La legge 300 completò per i lavoratori quel lungo processo di passaggio da sudditi a cittadini, riequilibrando un rapporto sbilanciato a favore della parte datoriale. Il sindacato ottenne il pieno riconoscimento dei suoi diritti di “rappresentante” dei lavoratori e delle lavoratrici.
La democrazia industriale iniziò così il suo cammino, aprendo la strada alla realizzazione di una piena democrazia economica, purtroppo non ancora compiuta.
Tra le conquiste più significative, lo Statuto dei Lavoratori prevede nel Titolo I, dedicato alla tutela della libertà e della dignità del lavoratore, il riconoscimento della libertà di manifestazione del pensiero anche all’interno dei luoghi di lavoro, introducendo il divieto per il datore di lavoro di indagare sulle opinioni politiche, religiose o sindacali del lavoratore, in particolare nel momento dell’assunzione.

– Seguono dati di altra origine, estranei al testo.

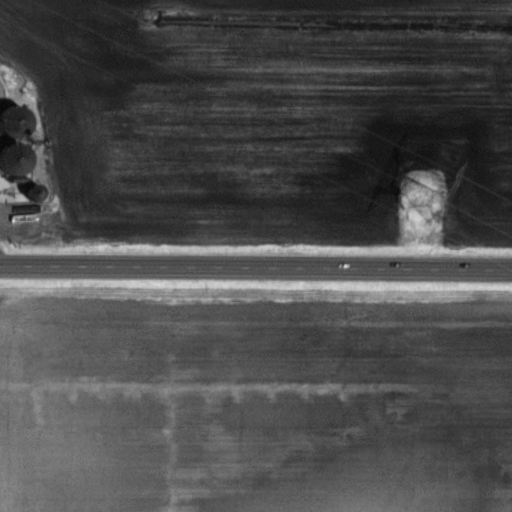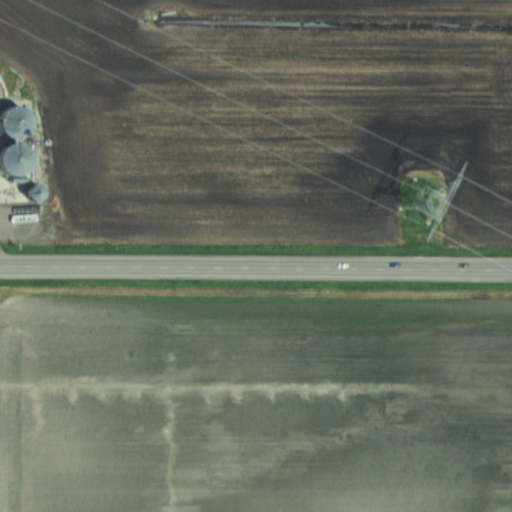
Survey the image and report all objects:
power tower: (420, 200)
road: (256, 266)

I Titoli successivi, nel disciplinare l’attività dei sindacati all’interno dei luoghi di lavoro, realizzano l’intento di garantire una presenza stabile delle rappresentanze sociali, esercitando, come affermò in seguito Gino Giugni, una vera e propria “azione promozionale”, per incanalare il conflitto sociale all’interno di forme organizzate, in grado di gestire e risolvere le vertenze tra datori e prestatori di lavoro.
Per oltre quarant’anni, l’impianto statutario originale ha retto alle profonde trasformazioni della società e dell’impresa. Nello corso dell’ultimo decennio, però, la legge originaria ha subito significative modifiche. Tra queste ricordiamo, in negativo, quelle introdotte dal Jobs Act del 2015, aspramente combattute dalla Uil, anche attraverso la proclamazione di uno sciopero generale assieme alla Cgil.
Le modifiche hanno cancellato alcune tutele fondamentali per i lavoratori, a cominciare dall’abolizione, per i nuovi assunti, del diritto a essere reintegrati in caso di licenziamento illegittimo (articolo 18 dello Statuto originario).
Nonostante questo vulnus, la legge 300 del 1970 resta un punto di riferimento imprescindibile, a garanzia dei lavoratori e delle lavoratrici e della dignità del lavoro.
Siamo, ovviamente, consapevoli delle necessità di rendere le conquiste dello Statuto rispondenti al nuovo assetto delle relazioni industriali e alla mutata composizione del sistema produttivo e del mercato del lavoro, segnati anche dalle innovazioni tecnologiche della cosiddetta quarta rivoluzione industriale, peraltro per buona parte da realizzare.
Sappiamo, però, che le conseguenze della pandemia causata dal Covid-19, imporranno un’attenta vigilanza sulla salvaguardia dei diritti fondamentali tutelati dallo Statuto, in un contesto lavorativo che, giocoforza, sarà sempre più diversificato e complesso, con profonde modifiche da introdurre nell’organizzazione del lavoro, per contemperare salute e sicurezza dei lavoratori con le necessità produttive.